# New project



## Mevans (Jul 20, 2010)

Long time lurker here in Clearwater. I needed something in between my 24" Mako and my kayak, so I brought this home.  I am fixing a few spots on the underside, then I will flip it back over.  Plans include a fore and aft deck, raised to the gunwales, forward tank, livewell, probably a 25 hp Merc.  She is about 14 by 5 1/2. The sawzaw is getting warmed up









/img]








[/img]


----------



## Gator_Bob (Jun 26, 2007)

I like what you have done so far.


----------



## [email protected] (Feb 28, 2010)

That hull looks very workable. When your done she should be an awsome looking skiff!! Ima be looking at this one. What kind of hull is that?


----------



## Baily (Mar 29, 2010)

She has nice lines, should make a great ride. Good luck with the build.
Whats the blue and green hull next to it.


----------



## Mevans (Jul 20, 2010)

I am not sure what it is, it has a homebuilt title, but due to the rounded chime near the stern, i would say late 60's early 70's.  Someone before me redid the transom, still needs some fairing work there, I do not think she has seen the outside of the garage I bought her from in decades. The blue green hull next to it is my Wilderness Systems kayak.


----------



## saltandson (Apr 21, 2008)

cool project! I'm in clearwater too, give me a shout if you want me to come by and drink beer while you do the hard work! I have a 13' Kennedy with the 25Merc 2smoke and WOT is scary!


----------



## tbayray (Sep 18, 2008)

Looks like fun!


----------



## Mevans (Jul 20, 2010)

Flipped her over, cleaned up some scratches on the bottom, faired and sanded the transom, and put a coat of Brightsides on the bottom, when it dries, I will flip it back over and tear out the rest of the inside of the hull


----------



## Bissell (Feb 27, 2010)

off to a jolly good start id say


----------



## bostick29412 (Apr 17, 2009)

Good luck! The tool I found most useful for cutting out the old fiberglass on my project was a RotoZip tool that has the 90º head and a diamond tile-cutting blade. Like a hot knife through butter.
━━━
(Task): Reproduce verbatim the stretch of the skiff project thread from "## Gator_Bob (Jun" through "hull is that?".
━━━
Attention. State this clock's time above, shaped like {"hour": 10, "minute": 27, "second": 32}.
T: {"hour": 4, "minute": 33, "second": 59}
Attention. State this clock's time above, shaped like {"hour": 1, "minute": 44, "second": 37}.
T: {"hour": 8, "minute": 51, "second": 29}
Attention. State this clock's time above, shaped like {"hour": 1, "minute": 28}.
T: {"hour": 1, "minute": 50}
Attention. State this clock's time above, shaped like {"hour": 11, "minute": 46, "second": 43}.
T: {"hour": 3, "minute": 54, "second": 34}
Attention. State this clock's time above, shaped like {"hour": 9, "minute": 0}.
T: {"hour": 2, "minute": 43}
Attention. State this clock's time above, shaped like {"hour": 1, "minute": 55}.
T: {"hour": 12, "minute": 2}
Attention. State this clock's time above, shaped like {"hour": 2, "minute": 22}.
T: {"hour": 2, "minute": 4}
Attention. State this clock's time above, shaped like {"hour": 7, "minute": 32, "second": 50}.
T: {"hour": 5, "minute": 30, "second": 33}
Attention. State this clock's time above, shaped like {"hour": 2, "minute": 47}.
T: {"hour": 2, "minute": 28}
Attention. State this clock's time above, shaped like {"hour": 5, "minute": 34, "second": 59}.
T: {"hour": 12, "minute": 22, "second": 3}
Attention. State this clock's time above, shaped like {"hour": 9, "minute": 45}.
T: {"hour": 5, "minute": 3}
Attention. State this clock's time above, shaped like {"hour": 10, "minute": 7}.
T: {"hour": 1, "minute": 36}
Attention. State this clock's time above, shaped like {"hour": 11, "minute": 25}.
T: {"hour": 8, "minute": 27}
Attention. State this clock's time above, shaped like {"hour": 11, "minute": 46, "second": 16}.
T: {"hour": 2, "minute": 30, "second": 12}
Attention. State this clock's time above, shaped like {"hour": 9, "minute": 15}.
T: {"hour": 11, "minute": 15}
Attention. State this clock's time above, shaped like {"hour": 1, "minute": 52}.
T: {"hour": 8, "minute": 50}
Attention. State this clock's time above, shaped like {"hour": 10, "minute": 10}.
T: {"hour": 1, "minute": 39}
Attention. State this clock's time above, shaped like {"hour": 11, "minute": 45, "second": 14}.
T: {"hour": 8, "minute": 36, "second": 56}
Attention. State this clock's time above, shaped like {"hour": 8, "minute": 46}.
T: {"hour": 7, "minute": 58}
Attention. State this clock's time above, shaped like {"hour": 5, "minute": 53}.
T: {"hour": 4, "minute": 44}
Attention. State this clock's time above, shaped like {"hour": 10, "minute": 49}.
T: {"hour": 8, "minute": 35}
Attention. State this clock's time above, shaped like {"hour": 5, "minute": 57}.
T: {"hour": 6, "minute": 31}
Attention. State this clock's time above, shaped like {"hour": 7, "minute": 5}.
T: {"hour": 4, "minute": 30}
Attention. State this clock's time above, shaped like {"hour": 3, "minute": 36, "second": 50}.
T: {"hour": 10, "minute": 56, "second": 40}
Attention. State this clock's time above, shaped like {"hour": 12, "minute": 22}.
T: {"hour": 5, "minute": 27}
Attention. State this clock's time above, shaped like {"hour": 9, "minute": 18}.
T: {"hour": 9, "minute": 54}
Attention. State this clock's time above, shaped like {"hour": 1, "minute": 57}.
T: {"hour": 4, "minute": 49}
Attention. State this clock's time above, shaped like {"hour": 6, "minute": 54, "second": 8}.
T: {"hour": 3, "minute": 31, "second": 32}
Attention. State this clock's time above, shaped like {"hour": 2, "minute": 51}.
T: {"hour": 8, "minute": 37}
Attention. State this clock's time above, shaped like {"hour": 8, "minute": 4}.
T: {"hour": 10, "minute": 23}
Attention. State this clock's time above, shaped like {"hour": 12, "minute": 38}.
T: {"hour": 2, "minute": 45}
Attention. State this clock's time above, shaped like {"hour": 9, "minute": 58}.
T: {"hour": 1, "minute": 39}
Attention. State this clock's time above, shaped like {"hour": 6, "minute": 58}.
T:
━━━
(Problem solution):
## Gator_Bob (Jun 26, 2007)

I like what you have done so far.


----------



## [email protected] (Feb 28, 2010)

That hull looks very workable. When your done she should be an awsome looking skiff!! Ima be looking at this one. What kind of hull is that?